By Pratap John/Chief Business Reporter

Geneva

Some 10 airlines, including Qatar Airways, will have deployed on a small scale some of the components of the New Distribution Capability (NDC) by December, according to International Air Transport Association (IATA).

“NDC is about giving travel agents the same capability as airline websites,” said Yanik Hoyles, director, IATA NDC Programme at a recent media event in Geneva.

Currently, he said, travel agents have “very limited access to rich airline content; product features are not available at hand.”

Options that are sold on airline websites are rarely available through the travel agent channel and new airline products such as preferred seating, lounge passes take a long time and a cumbersome process to be marketed through the travel agent channel.

The NDC Standard will enhance the capability of communications between airlines and travel agents.

The NDC Standard will be open to any third party, intermediary, IT provider or non-IATA member, to implement and use.

Consumers have the ability to view rich content when they visit many airline websites, including bundled and no frills fare offers and personalisation, as well as the ability to see graphic depictions of products and services available for sale.

In most cases, however, travel agents do not have access to the same information and services through their systems because their systems utilise pre-internet messaging standards.

To close this merchandising gap, IATA is leading a collaborative industry initiative to define a new XML-based NDC messaging standard.

This will provide consumers with the same shopping experience regardless of how and where they do their travel shopping.

In effect, he said NDC would modernise the 40-year-old data exchange standards for ticket distribution developed before the Internet was invented.

“The primary driver for NDC is the revenue opportunity. NDC will unlock value through the travel agent channel by providing it with features and content it cannot or is difficult to access today,” Hoyles said.

Besides Qatar Airways, some other major airlines are also heavily investing in NDC, he said. These include American Airlines, British Airways and Air China.

Some 20 other airlines have informed IATA “they have plans to go live” in the next two years.
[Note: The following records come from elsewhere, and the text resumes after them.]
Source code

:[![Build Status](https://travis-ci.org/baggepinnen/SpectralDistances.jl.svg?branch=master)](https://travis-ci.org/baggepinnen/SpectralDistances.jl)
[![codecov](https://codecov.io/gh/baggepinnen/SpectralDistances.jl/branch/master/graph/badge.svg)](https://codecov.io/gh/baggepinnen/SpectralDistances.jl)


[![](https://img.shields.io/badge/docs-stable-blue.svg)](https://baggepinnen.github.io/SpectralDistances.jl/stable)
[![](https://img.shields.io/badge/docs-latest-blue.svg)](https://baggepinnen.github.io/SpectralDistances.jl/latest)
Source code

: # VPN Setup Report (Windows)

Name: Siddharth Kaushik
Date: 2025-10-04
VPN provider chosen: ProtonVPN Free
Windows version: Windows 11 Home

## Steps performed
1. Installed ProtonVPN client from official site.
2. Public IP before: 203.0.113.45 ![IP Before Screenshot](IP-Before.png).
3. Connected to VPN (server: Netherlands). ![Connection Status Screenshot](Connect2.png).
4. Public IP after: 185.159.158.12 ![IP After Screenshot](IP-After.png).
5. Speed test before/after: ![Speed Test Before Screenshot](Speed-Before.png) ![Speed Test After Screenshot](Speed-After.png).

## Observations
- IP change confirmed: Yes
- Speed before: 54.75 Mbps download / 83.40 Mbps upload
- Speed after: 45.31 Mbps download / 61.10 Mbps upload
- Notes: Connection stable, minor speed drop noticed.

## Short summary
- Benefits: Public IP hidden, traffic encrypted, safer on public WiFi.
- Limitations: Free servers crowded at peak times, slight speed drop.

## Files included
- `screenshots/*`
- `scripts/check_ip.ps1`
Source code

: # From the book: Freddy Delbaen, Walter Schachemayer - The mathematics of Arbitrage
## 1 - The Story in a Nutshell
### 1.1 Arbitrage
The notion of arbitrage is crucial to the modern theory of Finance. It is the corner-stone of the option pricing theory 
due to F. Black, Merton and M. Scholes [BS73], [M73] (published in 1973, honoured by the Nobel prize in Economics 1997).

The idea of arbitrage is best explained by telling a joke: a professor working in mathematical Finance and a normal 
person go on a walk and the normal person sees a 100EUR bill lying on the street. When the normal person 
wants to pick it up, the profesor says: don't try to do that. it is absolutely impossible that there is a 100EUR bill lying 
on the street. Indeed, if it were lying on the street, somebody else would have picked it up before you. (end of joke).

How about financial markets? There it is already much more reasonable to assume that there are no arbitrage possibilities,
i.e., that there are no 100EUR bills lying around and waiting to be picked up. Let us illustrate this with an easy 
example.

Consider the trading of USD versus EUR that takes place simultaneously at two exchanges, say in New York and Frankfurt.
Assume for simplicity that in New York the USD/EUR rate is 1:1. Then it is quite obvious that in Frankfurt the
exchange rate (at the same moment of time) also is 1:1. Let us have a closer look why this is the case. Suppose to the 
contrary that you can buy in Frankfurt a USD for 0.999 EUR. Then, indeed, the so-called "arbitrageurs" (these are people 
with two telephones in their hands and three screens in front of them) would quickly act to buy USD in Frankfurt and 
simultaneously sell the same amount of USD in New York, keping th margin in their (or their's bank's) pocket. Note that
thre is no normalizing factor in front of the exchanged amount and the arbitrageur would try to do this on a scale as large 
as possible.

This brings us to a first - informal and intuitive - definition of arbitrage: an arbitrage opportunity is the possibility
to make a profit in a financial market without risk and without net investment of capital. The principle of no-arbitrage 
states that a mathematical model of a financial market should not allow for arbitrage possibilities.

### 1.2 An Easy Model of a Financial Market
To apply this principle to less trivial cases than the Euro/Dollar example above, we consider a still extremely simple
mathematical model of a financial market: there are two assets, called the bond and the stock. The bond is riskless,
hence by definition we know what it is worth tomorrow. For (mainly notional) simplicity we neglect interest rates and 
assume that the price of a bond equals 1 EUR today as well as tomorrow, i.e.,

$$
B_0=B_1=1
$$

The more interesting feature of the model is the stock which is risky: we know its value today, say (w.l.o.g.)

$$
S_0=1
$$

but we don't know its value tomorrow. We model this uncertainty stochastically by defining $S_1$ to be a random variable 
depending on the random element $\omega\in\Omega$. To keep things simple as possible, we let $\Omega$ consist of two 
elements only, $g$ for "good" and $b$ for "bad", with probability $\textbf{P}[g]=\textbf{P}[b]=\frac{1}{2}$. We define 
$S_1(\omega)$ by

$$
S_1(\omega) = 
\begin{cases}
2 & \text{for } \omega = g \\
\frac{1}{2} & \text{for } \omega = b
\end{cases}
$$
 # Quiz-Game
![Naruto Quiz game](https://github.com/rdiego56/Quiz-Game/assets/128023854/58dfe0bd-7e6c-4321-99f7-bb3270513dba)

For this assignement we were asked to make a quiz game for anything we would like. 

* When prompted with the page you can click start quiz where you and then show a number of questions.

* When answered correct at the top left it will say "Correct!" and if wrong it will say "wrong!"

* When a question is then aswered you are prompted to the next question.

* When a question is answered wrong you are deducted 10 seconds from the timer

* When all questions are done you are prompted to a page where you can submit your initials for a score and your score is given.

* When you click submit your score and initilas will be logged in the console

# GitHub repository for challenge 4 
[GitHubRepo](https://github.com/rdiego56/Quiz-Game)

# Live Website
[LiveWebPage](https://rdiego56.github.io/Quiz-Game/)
These include Swiss, JetBlue, Lufthansa, Qantas, Finn Air, Aer Lingus and Iberia.

IATA member airlines have already reaffirmed their support for NDC, unanimously endorsing an AGM Resolution.

The resolution unequivocally confirms that NDC will support current shopping methods, including the ability for consumers to compare base fares and to do so without identifying themselves (anonymous shopping).

It also states that consumers will be protected by local data privacy protection laws and regulations regardless of how and where they choose to purchase air travel.